PROBLEM DETAILS: Convert each line of the material below into a Markdown table with the columns "Row" and "Line," numbering the rows and skipping blank lines. Leave the pictures out of the table.

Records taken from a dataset
▬▬▬▬▬▬▬▬▬▬
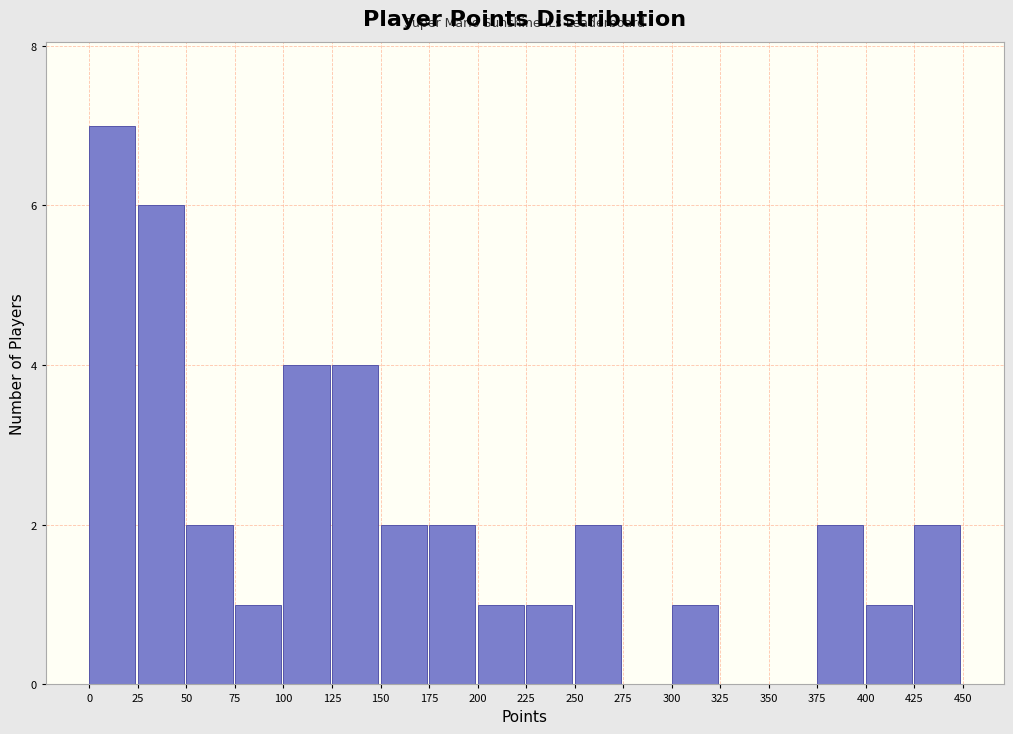

Reading left to right, transcribe this chart: for each bar, give the range it covers on the x-axis and its height. The values are not printed on the chart, so give them approximately, as read against the axis.

0 to 25: 7
25 to 50: 6
50 to 75: 2
75 to 100: 1
100 to 125: 4
125 to 150: 4
150 to 175: 2
175 to 200: 2
200 to 225: 1
225 to 250: 1
250 to 275: 2
275 to 300: 0
300 to 325: 1
325 to 350: 0
350 to 375: 0
375 to 400: 2
400 to 425: 1
425 to 450: 2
▬▬▬▬▬▬▬▬▬▬
EXERCISE ANSWER:
| Row | Line |
|---|---|
| 1 | Reading left to right, transcribe this chart: for each bar, give the range it covers on the x-axis and its height. The values are not printed on the chart, so give them approximately, as read against the axis. |
| 2 | 0 to 25: 7 |
| 3 | 25 to 50: 6 |
| 4 | 50 to 75: 2 |
| 5 | 75 to 100: 1 |
| 6 | 100 to 125: 4 |
| 7 | 125 to 150: 4 |
| 8 | 150 to 175: 2 |
| 9 | 175 to 200: 2 |
| 10 | 200 to 225: 1 |
| 11 | 225 to 250: 1 |
| 12 | 250 to 275: 2 |
| 13 | 275 to 300: 0 |
| 14 | 300 to 325: 1 |
| 15 | 325 to 350: 0 |
| 16 | 350 to 375: 0 |
| 17 | 375 to 400: 2 |
| 18 | 400 to 425: 1 |
| 19 | 425 to 450: 2 |